§ Document:
We arrived in Haridwar, sank ankle deep in some raw sewage whilst dodging a reversing bus, and sprinted across the gravel parking lot to catch the rickety local transportation to our final destination
Rishikesh is a place of pilgrimage on many levels. Devout Hindus go there to pray and bathe in the Ganga; new-age Westerners go there to study and relax in one of the many ashrams; Hippies and music lovers go there to see the place that apparently changed the Beatles' lives; and, most recently, thrill-seekers go there to raft through the rapids of the Ganges and go bungy-jumping over the holy river.

§ Dataset:
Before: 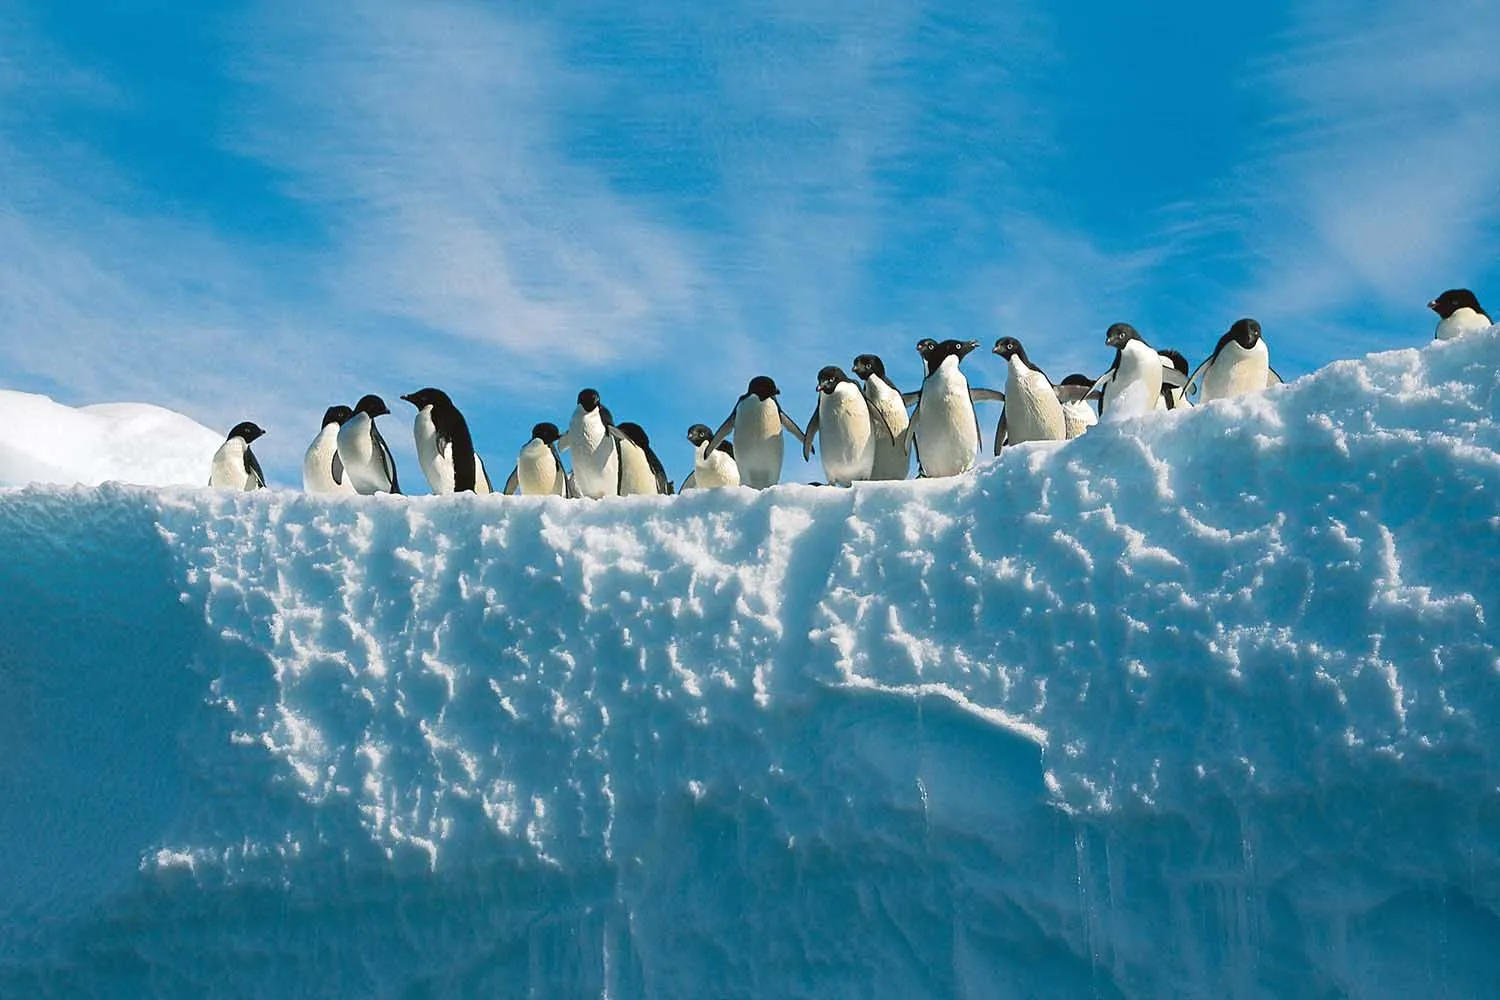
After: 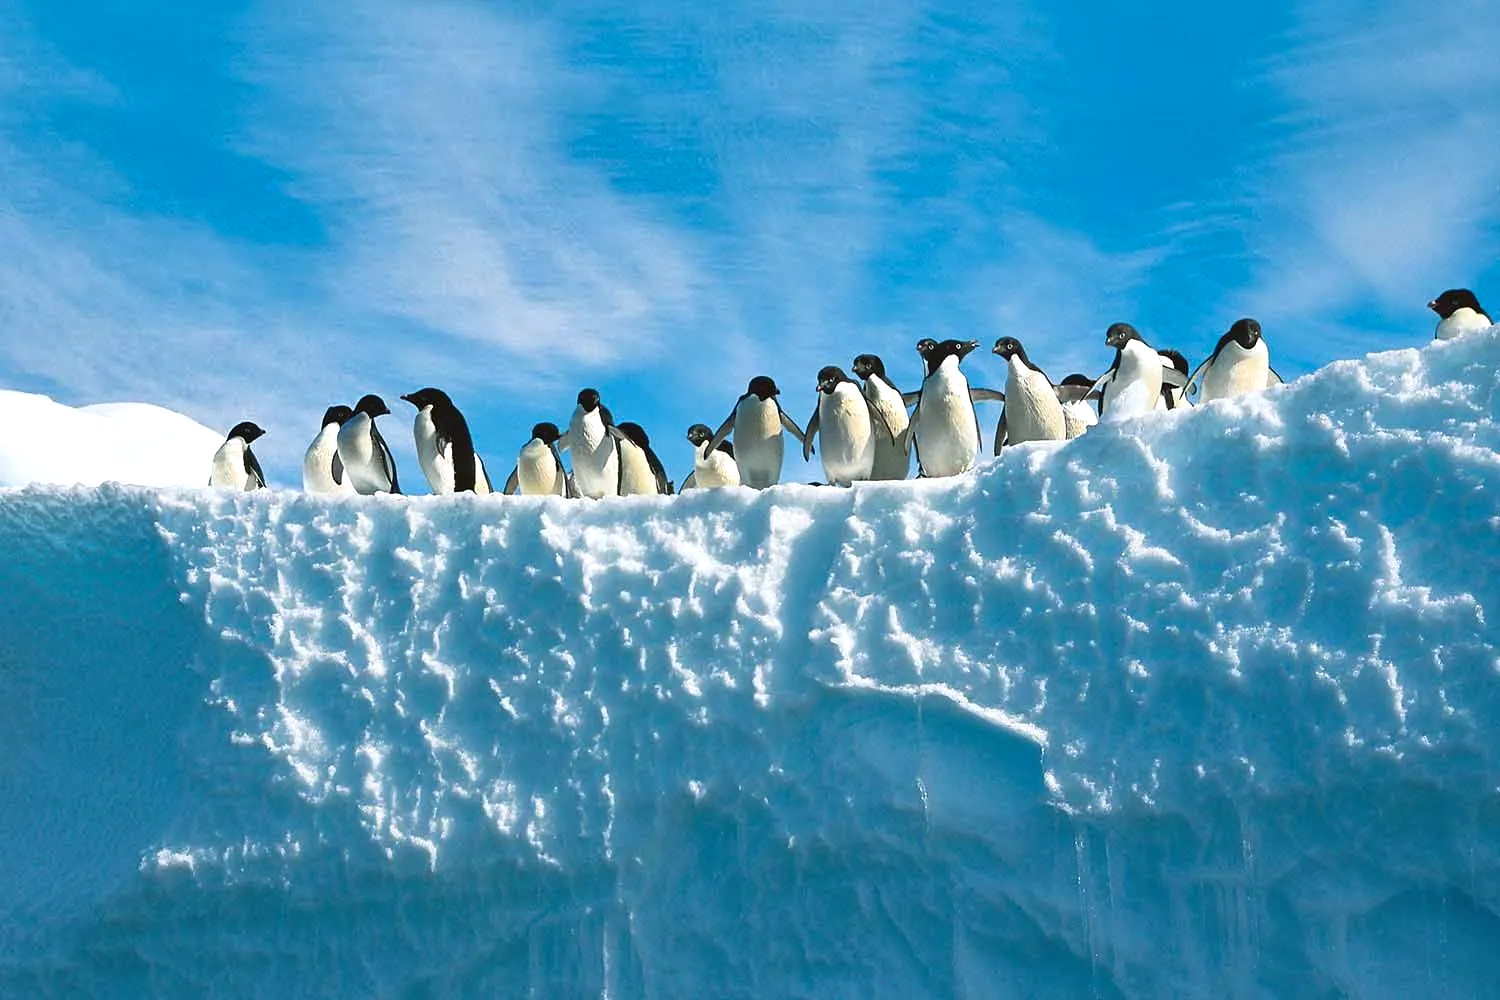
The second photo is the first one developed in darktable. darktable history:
shadows and highlights: shadows 53, soften with gaussian
exposure: exposure 0.367 EV, compensate highlight preservation false
contrast brightness saturation: contrast 0.07
white balance: red 0.982, blue 1.018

§ Job 1:
Decide whether each statement below agrees with the passage about Rishikesh, answering yes or no and quoting the deciding words from the passage.
(a) Devout Hindus travel to Rishikesh to raft through the rapids.
(b) The sprint across the gravel parking lot was made to catch local transportation.
(c) Thrill-seekers have recently started going to Rishikesh to go bungy-jumping over the river.
§ Job 2:
Swap "developed" for "edited" throughout the entries, keeping everything else the same, and leave the pictures out of your answer.

§ Finished answer 1:
(a) No: "Devout Hindus go there to pray and bathe in the Ganga"
(b) Yes: "sprinted across the gravel parking lot to catch the rickety local transportation to our final destination"
(c) Yes: "most recently, thrill-seekers go there to raft through the rapids of the Ganges and go bungy-jumping over the holy river"

§ Finished answer 2:
Before: 
After: 
The second photo is the first one edited in darktable. darktable history:
shadows and highlights: shadows 53, soften with gaussian
exposure: exposure 0.367 EV, compensate highlight preservation false
contrast brightness saturation: contrast 0.07
white balance: red 0.982, blue 1.018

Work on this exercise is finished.